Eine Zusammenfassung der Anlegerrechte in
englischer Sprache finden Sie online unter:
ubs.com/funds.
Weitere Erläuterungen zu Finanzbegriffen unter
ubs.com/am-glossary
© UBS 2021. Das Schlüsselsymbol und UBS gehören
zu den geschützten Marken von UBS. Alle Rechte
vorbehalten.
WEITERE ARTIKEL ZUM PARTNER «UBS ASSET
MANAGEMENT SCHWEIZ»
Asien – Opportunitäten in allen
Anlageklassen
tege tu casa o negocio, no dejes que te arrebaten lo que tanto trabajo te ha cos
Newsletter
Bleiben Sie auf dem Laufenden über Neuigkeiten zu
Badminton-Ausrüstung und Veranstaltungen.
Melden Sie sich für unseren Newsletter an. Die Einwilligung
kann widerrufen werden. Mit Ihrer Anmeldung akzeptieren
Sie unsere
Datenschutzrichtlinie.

---

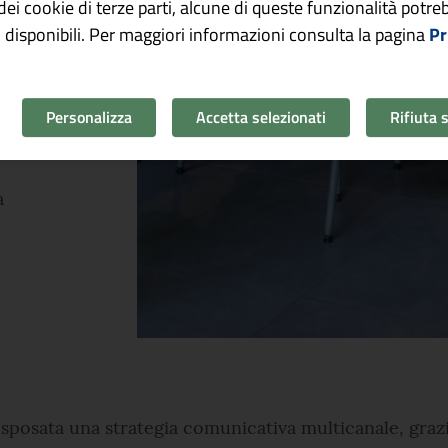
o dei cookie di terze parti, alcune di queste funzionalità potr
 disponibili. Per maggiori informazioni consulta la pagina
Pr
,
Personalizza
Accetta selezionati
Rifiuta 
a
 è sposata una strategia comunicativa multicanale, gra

--

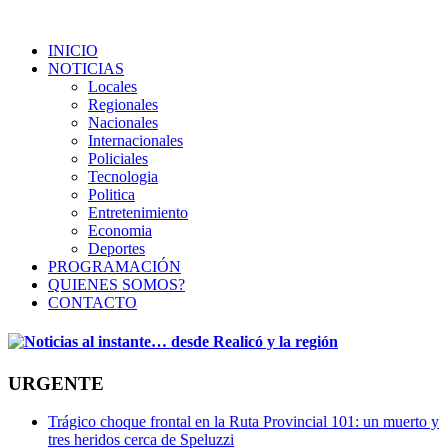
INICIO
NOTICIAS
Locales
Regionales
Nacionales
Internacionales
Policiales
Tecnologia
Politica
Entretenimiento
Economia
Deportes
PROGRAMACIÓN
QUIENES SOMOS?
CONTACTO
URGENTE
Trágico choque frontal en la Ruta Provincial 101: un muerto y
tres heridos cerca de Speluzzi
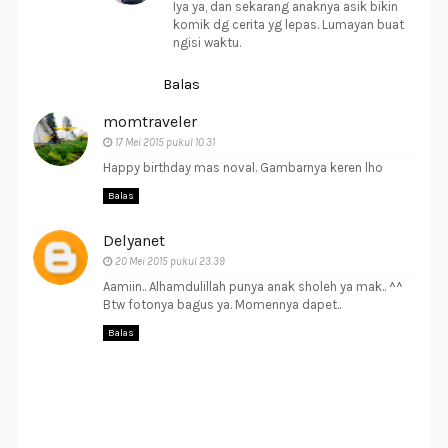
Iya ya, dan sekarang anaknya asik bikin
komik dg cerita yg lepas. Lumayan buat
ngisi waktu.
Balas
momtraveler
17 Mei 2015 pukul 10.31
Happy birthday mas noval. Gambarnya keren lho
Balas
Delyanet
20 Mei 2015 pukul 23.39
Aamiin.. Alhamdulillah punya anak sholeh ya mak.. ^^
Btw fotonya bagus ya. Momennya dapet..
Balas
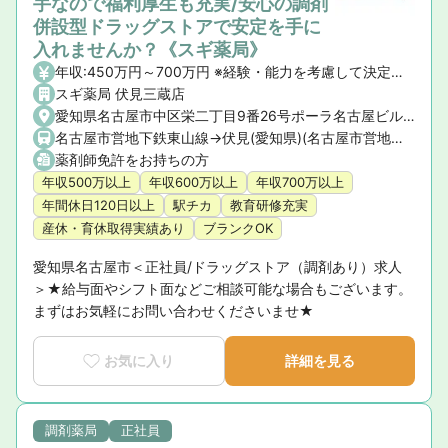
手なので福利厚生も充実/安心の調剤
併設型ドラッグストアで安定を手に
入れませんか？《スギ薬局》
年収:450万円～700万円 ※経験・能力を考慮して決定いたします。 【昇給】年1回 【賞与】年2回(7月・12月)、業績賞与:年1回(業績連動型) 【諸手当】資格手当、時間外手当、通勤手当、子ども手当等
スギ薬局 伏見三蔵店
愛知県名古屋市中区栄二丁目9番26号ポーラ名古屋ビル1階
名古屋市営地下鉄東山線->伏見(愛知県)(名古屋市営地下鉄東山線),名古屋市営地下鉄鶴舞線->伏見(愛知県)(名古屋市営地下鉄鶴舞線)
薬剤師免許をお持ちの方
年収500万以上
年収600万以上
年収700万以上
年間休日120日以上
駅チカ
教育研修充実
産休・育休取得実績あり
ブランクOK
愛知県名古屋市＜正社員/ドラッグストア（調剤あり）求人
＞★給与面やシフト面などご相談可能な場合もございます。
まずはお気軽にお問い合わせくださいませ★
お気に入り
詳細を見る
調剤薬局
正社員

= About this exercise =
Your answer should be the lines of the material above that include "pukul".

= Task result =
17 Mei 2015 pukul 10.31
20 Mei 2015 pukul 23.39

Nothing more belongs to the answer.